AIM OF THE EXERCISE -> The required result is the number of lines below that hold the word "labels", stated without anything else.

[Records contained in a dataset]
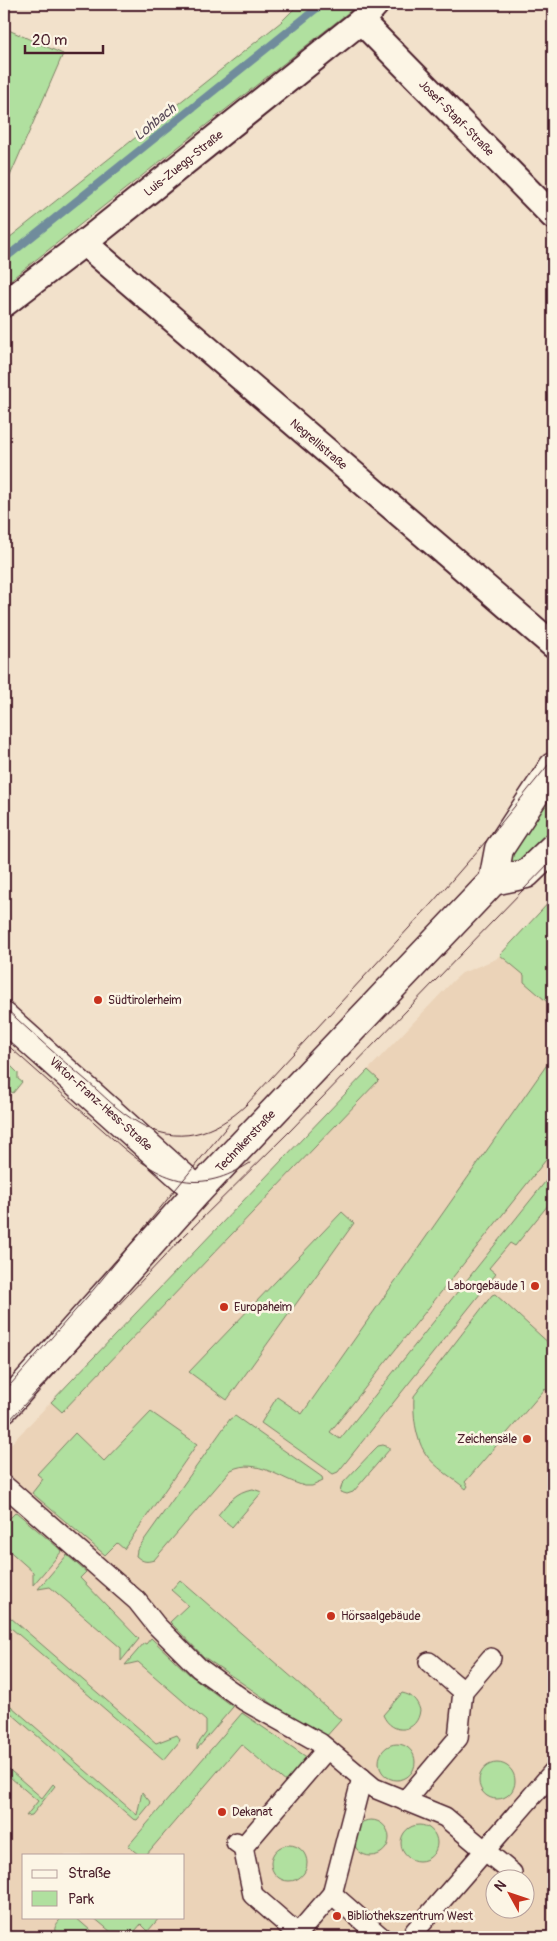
<svg xmlns="http://www.w3.org/2000/svg" width="557" height="1941" viewBox="0 0 557 1941" font-family="Pangolin,sans-serif">
	<style>
		.built { fill: #ebd3b8; fill-rule: evenodd }
		.green { fill: #b0e09f; stroke: #7d8065 }
		.lines { fill: none; stroke-linecap: round; stroke-linejoin: round }
		.stream { stroke: #708c9c; stroke-width: 8 }
		.pedestrian-casing { stroke: #4a1f2b; stroke-width: 22 }
		.minor-casing { stroke: #4a1f2b; stroke-width: 29 }
		.tertiary-casing { stroke: #4a1f2b; stroke-width: 31 }
		.pedestrian { stroke: #fcf5e5; stroke-width: 19 }
		.minor { stroke: #fcf5e5; stroke-width: 25 }
		.tertiary { stroke: #fcf5e5; stroke-width: 28 }
		.tram { stroke: #4a1f2b; stroke-width: 1 }
		.poi-dot { fill: #c8321e; stroke: #fcf5e5; stroke-width: 2 }
		.labels { text-anchor: middle; dominant-baseline: central; stroke-width: 5; stroke-linejoin: round; paint-order: stroke }
		.street-label { font-size: 12px; fill: #4a1f2b; stroke: #fcf5e5 }
		.poi-label { font-size: 12px; fill: #4a1f2b; stroke: #fcf5e5; text-anchor: start }
		.water-label { font-size: 14px; font-style: italic; fill: #5a4c5a; stroke: #fcf5e5 }
	</style>
	<rect width="100%" height="100%" fill="#f2e1cb"/>
	<filter id="ink" filterUnits="userSpaceOnUse"><feTurbulence type="fractalNoise" baseFrequency=".02" numOctaves="2"/><feDisplacementMap in="SourceGraphic" scale="10" xChannelSelector="R" yChannelSelector="G"/><feConvolveMatrix kernelMatrix="1 2 1 2 8 2 1 2 1" color-interpolation-filters="sRGB"/></filter>
	<g filter="url(#ink)">
		<!-- built -->
		<path class="built" d="M553,898v1039h-549v-486l449,-470 9,-8 34,-14zM24,1855h160v62h-160zM494,1878h30v30h-30z"/>
		<!-- green -->
		<g class="green">
			<polygon points="299,4 359,4 4,285 4,242 281,22"/>
			<polygon points="4,28 63,54 10,176 4,174"/>
			<polygon points="553,785 553,828 520,861 511,864 507,860"/>
			<polygon points="553,898 553,1007 524,982 524,975 500,955"/>
			<polygon points="553,1056 553,1151 330,1432 340,1439 553,1172 553,1199 515,1246 510,1243 489,1268 496,1274 338,1472 333,1474 261,1423 277,1397 302,1414"/>
			<polygon points="4,1059 18,1073 18,1079 22,1082 13,1093 6,1089 11,1080 4,1074"/>
			<polygon points="368,1070 379,1080 62,1412 51,1402"/>
			<polygon points="342,1212 354,1223 227,1400 189,1372"/>
			<path d="M495,1294l58,53v49l-8,-7 -80,93 3,4 -2,3c-13,-11 -32,-22 -41,-36 -10,-16 -12,-39 -11,-57l78,-101z"/>
			<polygon points="151,1412 197,1444 124,1549 117,1543 105,1555 32,1493 43,1479 37,1474 75,1433 104,1461"/>
			<path d="M235,1416l87,61 1,4 -11,5h-7c-24,-6 -48,-29 -74,-16l-77,90c-9,3 -12,1 -18,-4l1,-6 93,-131z"/>
			<polygon points="383,1445 389,1447 389,1450 353,1492 347,1494 340,1492 342,1484 373,1451 378,1446"/>
			<path d="M253,1489l9,3 -30,35 -14,-12c10,-12 18,-24 35,-26z"/>
			<polygon points="16,1512 62,1551 33,1585 33,1572 4,1546 4,1524"/>
			<polygon points="67,1555 86,1572 80,1578 139,1639 121,1661 121,1648 50,1587 38,1589"/>
			<polygon points="180,1580 341,1720 324,1739 204,1657 170,1622 188,1605 171,1590"/>
			<polygon points="4,1612 156,1743 177,1735 180,1739 179,1742 164,1760 4,1622"/>
			<polygon points="151,1638 190,1675 233,1707 197,1749 197,1745 206,1733 206,1721 138,1662 125,1665 144,1643 146,1644"/>
			<path d="M402,1693c10,2 15,7 18,17 -2,23 -28,26 -37,5z"/>
			<polygon points="4,1700 137,1815 142,1792 151,1803 137,1820 133,1819 4,1707"/>
			<polygon points="242,1713 308,1758 287,1783 241,1744 146,1855 139,1855 128,1846"/>
			<circle cx="397" cy="1762" r="18"/>
			<circle cx="497" cy="1781" r="18"/>
			<polygon points="4,1765 42,1798 53,1784 55,1786 32,1815 26,1816 38,1801 4,1772"/>
			<circle cx="371" cy="1838" r="18"/>
			<circle cx="419" cy="1843" r="18"/>
			<circle cx="289" cy="1863" r="18"/>
			<path d="M62,1917h13l23,20h-41c-5,-9 -1,-12 5,-20z"/>
			<polygon points="93,1917 160,1917 148,1931 141,1924 130,1937 117,1937"/>
		</g>
		<g class="lines">
			<!-- stream -->
			<polyline class="stream" points="4,259 322,4"/>
			<defs>
				<g id="pedestrian">
					<polyline points="4,1485 137,1601 156,1625 199,1668 245,1701 320,1743 374,1788 445,1817 512,1873"/>
					<polyline points="429,1662 463,1691"/>
					<polyline points="405,1801 458,1738 463,1691 491,1658"/>
					<polyline points="236,1842 243,1847 253,1895 298,1934"/>
					<polyline points="243,1847 327,1749"/>
					<polyline points="332,1894 381,1937"/>
					<polyline points="295,1937 332,1894 362,1778"/>
					<polyline points="411,1937 415,1931 553,1772"/>
				</g>
				<g id="minor">
					<path id="s1" d="M361,21l192,195"/>
					<path id="s2" d="M84,243l469,402"/>
					<path id="s3" d="M4,304l80,-61 277,-222 15,-17"/>
				</g>
				<g id="tertiary">
					<polyline points="493,881 499,849 553,767"/>
					<path id="s4" d="M4,1017l194,174"/>
					<path id="s5" d="M4,1408l194,-217 295,-310 33,-7 27,-26"/>
				</g>
			</defs>
			<!-- pedestrian casing -->
			<use href="#pedestrian" class="pedestrian-casing"/>
			<!-- minor casing -->
			<use href="#minor" class="minor-casing"/>
			<!-- tertiary casing -->
			<use href="#tertiary" class="tertiary-casing"/>
			<!-- pedestrian -->
			<use href="#pedestrian" class="pedestrian"/>
			<!-- minor -->
			<use href="#minor" class="minor"/>
			<!-- tertiary -->
			<use href="#tertiary" class="tertiary"/>
			<!-- tram -->
			<g class="tram">
				<path d="M4,1007c27,25 54,50 83,74 16,14 31,30 50,41 39,25 79,12 110,-18l185,-201 61,-70 60,-74"/>
				<path d="M4,1042l118,105c43,36 78,48 128,16"/>
				<polyline points="4,1392 94,1289 229,1124"/>
				<polyline points="4,1426 180,1240 290,1131 553,859"/>
			</g>
		</g>
	</g>
	<!-- markers -->
	<g class="poi-dot">
		<circle cx="98" cy="1000" r="5"/>
		<circle cx="535" cy="1286" r="5"/>
		<circle cx="224" cy="1307" r="5"/>
		<circle cx="527" cy="1439" r="5"/>
		<circle cx="331" cy="1616" r="5"/>
		<circle cx="222" cy="1812" r="5"/>
		<circle cx="337" cy="1916" r="5"/>
	</g>
	<g class="labels">
		<!-- street labels -->
		<g class="street-label">
			<text stroke="none"><textPath href="#s1" startOffset="136">Josef-Stapf-Straße</textPath></text>
			<text stroke="none"><textPath href="#s3" startOffset="228">Luis-Zuegg-Straße</textPath></text>
			<text stroke="none"><textPath href="#s2" startOffset="309">Negrellistraße</textPath></text>
			<text stroke="none"><textPath href="#s4" startOffset="130">Viktor-Franz-Hess-Straße</textPath></text>
			<text stroke="none"><textPath href="#s5" startOffset="360">Technikerstraße</textPath></text>
		</g>
		<!-- poi labels -->
		<g class="poi-label">
			<text x="108" y="1000">Südtirolerheim</text>
			<text x="525" y="1286" text-anchor="end">Laborgebäude 1</text>
			<text x="234" y="1307">Europaheim</text>
			<text x="517" y="1439" text-anchor="end">Zeichensäle</text>
			<text x="341" y="1616">Hörsaalgebäude</text>
			<text x="232" y="1812">Dekanat</text>
			<text x="347" y="1916">Bibliothekszentrum West</text>
		</g>
		<!-- water labels -->
		<g class="water-label">
			<text transform="translate(155 122) rotate(-39)">Lohbach</text>
		</g>
	</g>
	<!-- margin -->
	<rect width="557" height="1941" fill="none" stroke="#fcf5e5" stroke-width="20"/>
	<rect x="10" y="10" width="537" height="1921" fill="none" stroke="#4a1f2b" stroke-width="2" filter="url(#ink)"/>
	<!-- legend -->
	<rect x="22" y="1854" width="162" height="65" fill="#fcf5e5" stroke="#b59f9b"/>
	<rect x="32" y="1870" width="25" height="8" fill="#fcf5e5" stroke="#b59f9b"/>
	<text x="68" y="1878" font-size="15" fill="#4a1f2b">Straße</text>
	<rect x="32" y="1891" width="25" height="15" fill="#b0e09f" stroke="#b59f9b"/>
	<text x="68" y="1904" font-size="15" fill="#4a1f2b">Park</text>
	<!-- north arrow -->
	<g transform="translate(510 1894) rotate(310)"><circle r="24" fill="#fcf5e5" stroke="#b59f9b"/>
	<path d="M0-4L9 19L0 12L-9 19Z" fill="#c8321e"/>
	<text y="-8" font-size="14" font-weight="bold" text-anchor="middle" fill="#4a1f2b">N</text>
	</g>
	<!-- scale -->
	<path d="M25 45v8h78v-8" fill="none" stroke="#4a1f2b" stroke-width="2.5"/>
	<text x="32" y="45" font-size="15" fill="#4a1f2b" stroke="#fcf5e5" stroke-width="4" paint-order="stroke">20 m</text>
</svg>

TASK RESULT -> 5